- WHAT YOU WILL DO
In the editorial on funding Australia's public libraries, reproduce the stretch from "Monday, November 30, 2009" through "December 2009 Editorial.".

----- SELECTED PASSAGE -----

Monday, November 30, 2009

A BETTER, MORE ACCESSIBLE, PUBLIC LIBRARY SYSTEM FOR ALL IN AUSTRALIA: WHOSE RESPONSIBILITY?

Please refer below to the 1-page Aplis December 2009 Editorial.

A BETTER, MORE ACCESSIBLE, PUBLIC LIBRARY SYSTEM FOR ALL IN AUSTRALIA: WHOSE RESPONSIBILITY?
As the Australian public library sector contemplates, post the July 2009 first Australian public libraries summit, A vision and national framework for Australian public libraries for submission to the federal, state/territory and local governments of Australia in 2010 it needs to be unequivocal about its political and funding responsibility focus – and that focus should not be local government. There has been too ready an acceptance in the sector and elsewhere that because local government has generally the operational and part funding responsibility for the Australian public library system, that public libraries must continue to swim, tread water or slowly drown according to the vagaries of local decision makers and finances.
To reverse this acceptance requires a greater understanding of how much, and why, the sector is poorly funded relative to international best practice; relative to its demonstrable return on investment; and relative to very much higher and sometimes wasted national expenditure on related educational and other agencies. That understanding is lacking, or is tacitly ignored, by those practitioners in the sector who assume that they must continue to struggle on shoestring budgets within the local government, and that the only possible panacea is federal government funding for public libraries. There is certainly a role for the federal government in supporting national public library initiatives, technology and infrastructure – as it is now effectively doing in contributing economic stimulus funding to a number of new and redeveloped public library buildings, and also through the national bibliographic, digital and reference initiatives of the National Library of Australia. Also, just as the federal government is now holding to account the states and territories for the equity, social inclusion and performance of their public education, health and other systems, it should consider doing so for the nation’s public library system – a first Australian public libraries review for 35 years would be a useful start. The recurrent funding of that system is, however, not the responsibility of the federal government – and nor should it be.

----- RECORD LIST -----

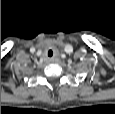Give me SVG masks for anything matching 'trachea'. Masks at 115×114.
Instances as JSON below:
<instances>
[{"label": "trachea", "instance_id": "1", "mask_svg": "<svg viewBox=\"0 0 115 114\" xmlns=\"http://www.w3.org/2000/svg\"><path fill=\"white\" fill-rule=\"evenodd\" d=\"M48 56H49V57H52V56H53V51H52V50H49V51H48Z\"/></svg>", "mask_w": 115, "mask_h": 114}]
</instances>
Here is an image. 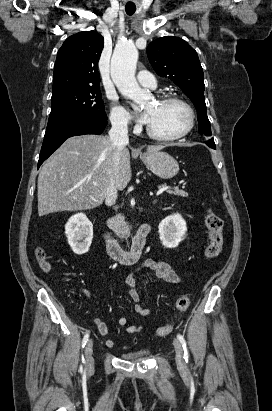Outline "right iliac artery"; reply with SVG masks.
I'll return each mask as SVG.
<instances>
[{"instance_id":"right-iliac-artery-1","label":"right iliac artery","mask_w":272,"mask_h":411,"mask_svg":"<svg viewBox=\"0 0 272 411\" xmlns=\"http://www.w3.org/2000/svg\"><path fill=\"white\" fill-rule=\"evenodd\" d=\"M88 339H89V333L87 332V333L84 335L83 340H82V348L85 347ZM82 363H84V357H83V356H82Z\"/></svg>"}]
</instances>
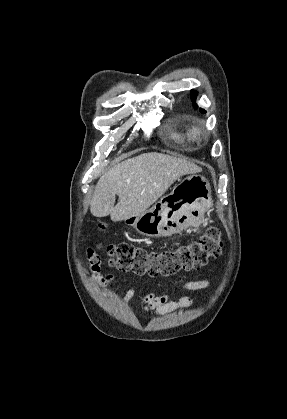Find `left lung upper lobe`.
Wrapping results in <instances>:
<instances>
[{
    "mask_svg": "<svg viewBox=\"0 0 287 419\" xmlns=\"http://www.w3.org/2000/svg\"><path fill=\"white\" fill-rule=\"evenodd\" d=\"M196 96H197V92H196V91H194V90H191V98H192V101H193V106H194V108H195V109H197V108H198L197 104L195 103V101H196ZM199 110H200L202 113H206V111H205L204 109H202V108H199Z\"/></svg>",
    "mask_w": 287,
    "mask_h": 419,
    "instance_id": "5c2ea615",
    "label": "left lung upper lobe"
}]
</instances>
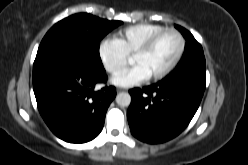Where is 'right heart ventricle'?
<instances>
[{
    "mask_svg": "<svg viewBox=\"0 0 248 165\" xmlns=\"http://www.w3.org/2000/svg\"><path fill=\"white\" fill-rule=\"evenodd\" d=\"M160 24L138 23L119 30L114 39L119 43L127 55H131L151 35L164 29Z\"/></svg>",
    "mask_w": 248,
    "mask_h": 165,
    "instance_id": "obj_1",
    "label": "right heart ventricle"
}]
</instances>
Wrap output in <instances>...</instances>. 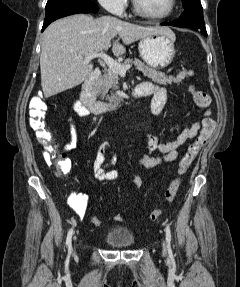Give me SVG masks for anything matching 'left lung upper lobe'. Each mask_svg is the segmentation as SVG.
I'll use <instances>...</instances> for the list:
<instances>
[{
    "mask_svg": "<svg viewBox=\"0 0 240 287\" xmlns=\"http://www.w3.org/2000/svg\"><path fill=\"white\" fill-rule=\"evenodd\" d=\"M195 1H199V0H182L183 7L186 6L187 4H189L191 2H195Z\"/></svg>",
    "mask_w": 240,
    "mask_h": 287,
    "instance_id": "left-lung-upper-lobe-1",
    "label": "left lung upper lobe"
}]
</instances>
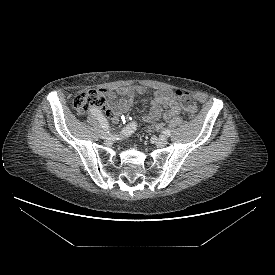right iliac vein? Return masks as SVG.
I'll list each match as a JSON object with an SVG mask.
<instances>
[{"label": "right iliac vein", "instance_id": "right-iliac-vein-1", "mask_svg": "<svg viewBox=\"0 0 275 275\" xmlns=\"http://www.w3.org/2000/svg\"><path fill=\"white\" fill-rule=\"evenodd\" d=\"M112 135L108 132H105V131H100L99 133V137L102 138V139H108L110 138Z\"/></svg>", "mask_w": 275, "mask_h": 275}]
</instances>
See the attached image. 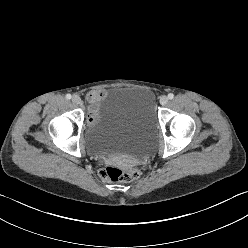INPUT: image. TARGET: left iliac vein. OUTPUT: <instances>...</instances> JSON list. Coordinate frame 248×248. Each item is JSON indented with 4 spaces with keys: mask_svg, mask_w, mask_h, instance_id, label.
Wrapping results in <instances>:
<instances>
[{
    "mask_svg": "<svg viewBox=\"0 0 248 248\" xmlns=\"http://www.w3.org/2000/svg\"><path fill=\"white\" fill-rule=\"evenodd\" d=\"M168 103V97L167 96H162L161 98H160V104L161 105H166Z\"/></svg>",
    "mask_w": 248,
    "mask_h": 248,
    "instance_id": "obj_1",
    "label": "left iliac vein"
}]
</instances>
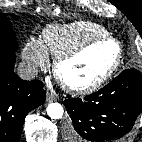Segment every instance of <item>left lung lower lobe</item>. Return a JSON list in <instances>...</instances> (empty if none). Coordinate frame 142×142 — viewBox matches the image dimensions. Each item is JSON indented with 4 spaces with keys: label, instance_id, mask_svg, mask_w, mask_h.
Returning a JSON list of instances; mask_svg holds the SVG:
<instances>
[{
    "label": "left lung lower lobe",
    "instance_id": "obj_1",
    "mask_svg": "<svg viewBox=\"0 0 142 142\" xmlns=\"http://www.w3.org/2000/svg\"><path fill=\"white\" fill-rule=\"evenodd\" d=\"M64 105L71 118L68 142H120L142 110V75L136 69L124 70L84 100L72 98Z\"/></svg>",
    "mask_w": 142,
    "mask_h": 142
}]
</instances>
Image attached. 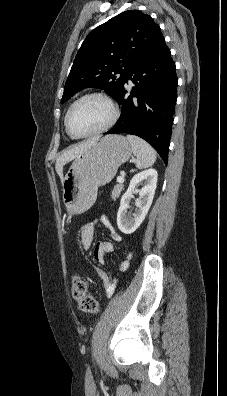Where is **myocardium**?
Segmentation results:
<instances>
[{
  "mask_svg": "<svg viewBox=\"0 0 227 396\" xmlns=\"http://www.w3.org/2000/svg\"><path fill=\"white\" fill-rule=\"evenodd\" d=\"M88 98H100V99L104 100L111 110V117L108 120V122L106 124H104L102 127L98 128L90 133L78 135V134H75L71 130L70 125H69V117H70V114H71L73 108L77 104H79L81 101L88 99ZM119 118H120V109H119L118 105L114 102V100L106 93H103L100 91H92V92H87V93L81 95L75 101H73L71 103V105L69 106V108L67 109V112L65 114L64 125H65V129L70 137L75 138V139H83V138L97 136L99 134H102V133L110 130L117 123Z\"/></svg>",
  "mask_w": 227,
  "mask_h": 396,
  "instance_id": "obj_1",
  "label": "myocardium"
}]
</instances>
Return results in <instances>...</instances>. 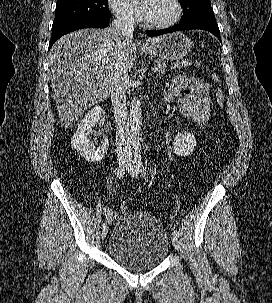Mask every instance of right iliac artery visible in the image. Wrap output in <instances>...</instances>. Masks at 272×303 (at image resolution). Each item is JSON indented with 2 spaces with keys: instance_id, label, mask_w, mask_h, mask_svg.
Wrapping results in <instances>:
<instances>
[{
  "instance_id": "obj_1",
  "label": "right iliac artery",
  "mask_w": 272,
  "mask_h": 303,
  "mask_svg": "<svg viewBox=\"0 0 272 303\" xmlns=\"http://www.w3.org/2000/svg\"><path fill=\"white\" fill-rule=\"evenodd\" d=\"M124 174H125V169H124V167H119L118 169H117V177L119 178V179H122L123 177H124ZM107 227V224L106 223H103L102 224V229H104V228H106Z\"/></svg>"
}]
</instances>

-----

- ANSWER BELOW
Monday, November 30, 2009

A BETTER, MORE ACCESSIBLE, PUBLIC LIBRARY SYSTEM FOR ALL IN AUSTRALIA: WHOSE RESPONSIBILITY?

Please refer below to the 1-page Aplis December 2009 Editorial.